Concerned it was possible that Donald Trump might not accept the election results in 2016 if his rival, Hillary Clinton, came out on top, the Obama White House discussed how to handle the situation in order to avoid a national crisis, according to New York Magazine.
> They had cause to be worried. At that time, Trump had openly speculated that the election might be “rigged.” During his final debate with Clinton on October 19, he said that his opponent “should never have been allowed to run” and declined to answer the question of whether he would concede. “I’ll keep you in suspense,” the Republican nominee said.
> “It wasn’t a hypothetical,” Ben Rhodes, Obama’s senior aide and speechwriter, told Intelligencer. “Trump was already saying it on the campaign trail.”
The plan, as discussed in interviews with Rhodes and Jen Psaki, Obama’s communications director, involved calling upon congressional Republicans, former presidents and former Cabinet-level officials — including Colin Powell and Condoleezza Rice — to validate the election result and hope to preempt a political crisis.
> In the event that Trump tried to dispute a Clinton victory, they would affirm the result as well as the conclusions reached by the U.S. intelligence community that Russian interference in the election sought to favor Trump, and not Clinton. Some Republicans were already aware of Russian interference from intelligence briefings given to leaders from both parties during the chaotic months before the election. “We wanted to handle the Russia information in a way that was as bipartisan as possible,” Rhodes said.
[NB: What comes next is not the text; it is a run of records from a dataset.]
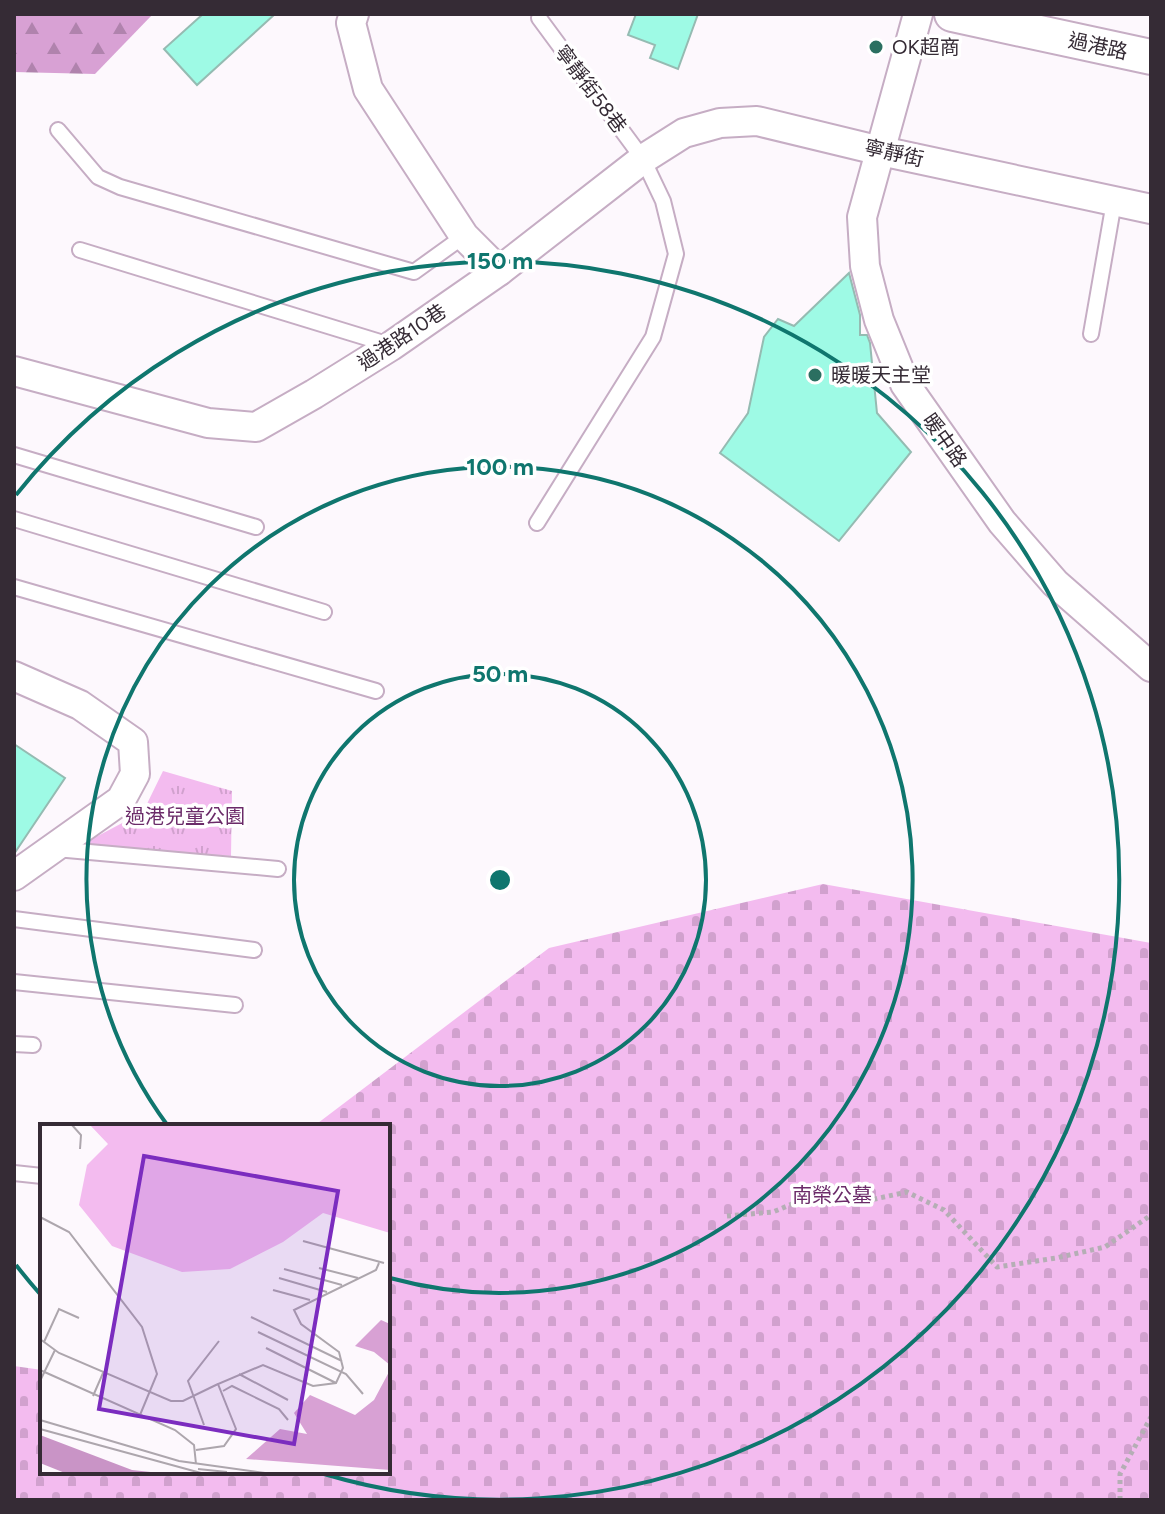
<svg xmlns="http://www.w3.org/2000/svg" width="1165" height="1514" font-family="Figtree,'Noto Sans TC',sans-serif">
<defs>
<pattern id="grass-tufts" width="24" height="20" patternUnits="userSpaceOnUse" patternTransform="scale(2)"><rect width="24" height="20" fill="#f3bbef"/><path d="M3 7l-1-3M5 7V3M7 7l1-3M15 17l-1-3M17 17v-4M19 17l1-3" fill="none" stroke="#d1a1ce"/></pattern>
<pattern id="forest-firs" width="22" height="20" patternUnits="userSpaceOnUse" patternTransform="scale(2)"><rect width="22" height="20" fill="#d8a1d4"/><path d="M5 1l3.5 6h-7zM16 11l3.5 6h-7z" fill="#b083ad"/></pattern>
<pattern id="cemetery-stones" width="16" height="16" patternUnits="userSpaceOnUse" patternTransform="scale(2)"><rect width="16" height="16" fill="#f3bbef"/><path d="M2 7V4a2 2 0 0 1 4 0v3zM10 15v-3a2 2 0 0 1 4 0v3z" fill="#d1a1ce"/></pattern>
</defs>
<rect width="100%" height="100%" fill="#fdf8fd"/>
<path fill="url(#grass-tufts)" d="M 163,771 L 232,791 L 231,856 L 75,848 L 143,812 Z"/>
<path fill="url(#forest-firs)" d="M 14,14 L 153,14 L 95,74 L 14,72 Z"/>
<path fill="url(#cemetery-stones)" d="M 823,884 L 1151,943 L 1151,1500 L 14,1500 L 14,1366 L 42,1370 L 42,1472 L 388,1472 L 388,1126 L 314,1126 L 549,948 Z"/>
<g fill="#9efae5" stroke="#95bbb2" stroke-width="2">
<path d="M 203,14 L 275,14 L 197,85 L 164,49 Z"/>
<path d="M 636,14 L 698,14 L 678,69 L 650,58 L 655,45 L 628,35 Z"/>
<path d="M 849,273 L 860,315 L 860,335 L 867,335 L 870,343 L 877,413 L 911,452 L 839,541 L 720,453 L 748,413 L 764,337 L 778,319 L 794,326 Z"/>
<path d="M 14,744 L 65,778 L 14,854 Z"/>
</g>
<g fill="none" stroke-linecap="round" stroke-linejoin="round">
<defs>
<g id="service">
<path d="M 58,130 L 98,177 L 120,187 L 414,272 L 464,236"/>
<path d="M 80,250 L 390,345"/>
<path d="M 1091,334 L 1114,202"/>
<path d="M 14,455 L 256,527"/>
<path d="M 14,519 L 324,612"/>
<path d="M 537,523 L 653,337 L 676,254 L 663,201 L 643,159 L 539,18"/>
<path d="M 14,587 L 376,691"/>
<path d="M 56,849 L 278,869"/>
<path d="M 14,919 L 254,950"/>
<path d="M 14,982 L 235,1005"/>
<path d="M 14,1044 L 33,1045"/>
<path d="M 14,1173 L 42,1176"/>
</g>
<g id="minor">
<path d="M 918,14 L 862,217 L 865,266 L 879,320 L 905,384 L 1002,522 L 1055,583 L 1151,667"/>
<path d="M 499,271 L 643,159 L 684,133 L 720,123 L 757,121 L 881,151 L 1151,209"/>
<path d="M 14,371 L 208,423 L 256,427 L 314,394 L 391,346 L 499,271 L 464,236 L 368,89 L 351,23 L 354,14"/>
<path d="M 14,676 L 80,705 L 133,742 L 135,774 L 121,800 L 14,876"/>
</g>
<path id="tertiary" d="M 952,14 L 1151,57"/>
</defs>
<use href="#service" stroke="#c6adc4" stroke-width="18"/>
<use href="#minor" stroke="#c6adc4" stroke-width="32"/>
<use href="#tertiary" stroke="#c6adc4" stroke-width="38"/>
<g stroke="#b5aeb5" stroke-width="5" stroke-dasharray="4 4" stroke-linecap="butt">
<path d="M 727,1216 L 773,1212 L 821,1192 L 861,1202 L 907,1192 L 944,1210 L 997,1267 L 1056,1258 L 1105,1247 L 1151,1215"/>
<path d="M 1120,1500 L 1120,1474 L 1151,1417"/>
</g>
<use href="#service" stroke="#fff" stroke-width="14"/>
<use href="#minor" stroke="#fff" stroke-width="28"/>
<use href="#tertiary" stroke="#fff" stroke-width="34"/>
</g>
<g fill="none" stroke="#0f766e" stroke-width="4">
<circle cx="500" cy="880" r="206"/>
<path d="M168 1126A413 413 0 1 1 390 1278"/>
<path d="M40 1294A619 619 0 0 1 16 1265M16 495A619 619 0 1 1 324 1474"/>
</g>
<g fill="#2b6f61" stroke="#fff" stroke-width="3">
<circle cx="876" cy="47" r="8"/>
<circle cx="815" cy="375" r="8"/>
</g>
<g text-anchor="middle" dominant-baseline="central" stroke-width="7" stroke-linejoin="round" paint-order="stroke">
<g font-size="20" fill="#352b35" stroke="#fff">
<text transform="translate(1098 46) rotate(12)">過港路</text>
<text transform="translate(591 89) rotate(53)">寧靜街58巷</text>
<text transform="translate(894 153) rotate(13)">寧靜街</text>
<text transform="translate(402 337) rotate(-34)">過港路10巷</text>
<text transform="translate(945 440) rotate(55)">暖中路</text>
</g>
<g font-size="20" fill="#352b35" stroke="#fff" text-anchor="start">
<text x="892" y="47">OK超商</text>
<text x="831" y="375">暖暖天主堂</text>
</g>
<g font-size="20" fill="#6b2b69" stroke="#fff">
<text x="185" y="816">過港兒童公園</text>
<text x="832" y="1195">南榮公墓</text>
</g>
</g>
<g transform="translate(40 1124)">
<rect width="350" height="350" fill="#fdf8fd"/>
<path d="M 341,196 L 350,200 L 350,241 L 334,228 L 315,222 ZM 350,246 L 350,346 L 206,335 L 240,305 L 267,310 L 254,289 L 270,271 L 315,291 L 334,276 Z" fill="#d8a1d4"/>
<path d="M 50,1 L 350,1 L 350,109 L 283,89 L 243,118 L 190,145 L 142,148 L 72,122 L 39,81 L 47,41 L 68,20 Z" fill="#f3bbef"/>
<path d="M 0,311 L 92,346 L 120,349 L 25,349 L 0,339 Z" fill="#c994c6"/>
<path fill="none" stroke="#ada6ad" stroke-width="2" d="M 32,1 L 41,11 L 40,25M 0,93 L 29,108 L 102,203 L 117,250 L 100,291M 263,117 L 344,139M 279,144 L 318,154M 244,145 L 302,161M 239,154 L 287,168M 233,166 L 270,176M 211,193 L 302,237M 218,208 L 306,250 L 323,270M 0,215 L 19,229 L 131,277 L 143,277 L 178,260M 4,218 L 19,185 L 39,194M 226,224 L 296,259M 0,246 L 135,306 L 154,321 L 156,340M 199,250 L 248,276M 0,257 L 15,226M 183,267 L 192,262 L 239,285 L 248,296M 53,272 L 63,249M 0,296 L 139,337 L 225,349M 164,301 L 148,257 L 179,217M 0,305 L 161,349M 156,326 L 184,322 L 196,305 L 178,260 L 223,241 L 273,262 L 296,259 L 303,244 L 299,228 L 261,200 L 254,186 L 336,146 L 339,139M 158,345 L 187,348"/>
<path fill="#7b2cbf" fill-opacity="0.15" stroke="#7b2cbf" stroke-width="4" d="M 104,32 L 298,67 L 254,320 L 59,285 Z"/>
<rect width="350" height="350" fill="none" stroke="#352b35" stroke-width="4"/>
</g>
<circle cx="500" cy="880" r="12" fill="#0f766e" stroke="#fff" stroke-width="4"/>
<g font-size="24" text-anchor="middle" font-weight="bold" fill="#0f766e" stroke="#fff" stroke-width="7" stroke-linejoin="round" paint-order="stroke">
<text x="500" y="269">150 m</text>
<text x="500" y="475">100 m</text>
<text x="500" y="682">50 m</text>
</g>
<rect width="1165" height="1514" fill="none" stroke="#352b35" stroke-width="32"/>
</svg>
> Psaki said the plan was one of a larger set of “red-teaming” conversations to address how the White House should respond to postelection scenarios that did not have any historical precedent. “There was recognition that we had a Democratic president who was quite popular but also divisive for a portion of the population,” she said. “For them, just having him say the election was legitimate was not going to be enough. We didn’t spend a lot of time theorizing about the worst thing that could happen — this isn’t a science-fiction movie. It was more about the country being incredibly divided and Trump’s supporters being angry. Would there be protesting? I don’t want to say violence, because we didn’t talk about that as I recall.”
Trump’s ongoing rhetoric surrounding special counsel Robert Mueller’s Russia investigation causes concern a similar situation could arise if the president is faced with impeachment.
He has consistently referred to the investigation into potential collusion between his campaign and Russian operatives as a “hoax”.
> Psaki also said she had doubts that Trump would go quietly if he were to be impeached. “I don’t think there is any indication to suggest that if that’s where things headed, he would accept it,” she said. “He’s laying the groundwork for delegitimizing the process now — questioning our institutions, attacking their leadership. This is all fodder for his supporters to work with in the event that things go down a dark path for him.”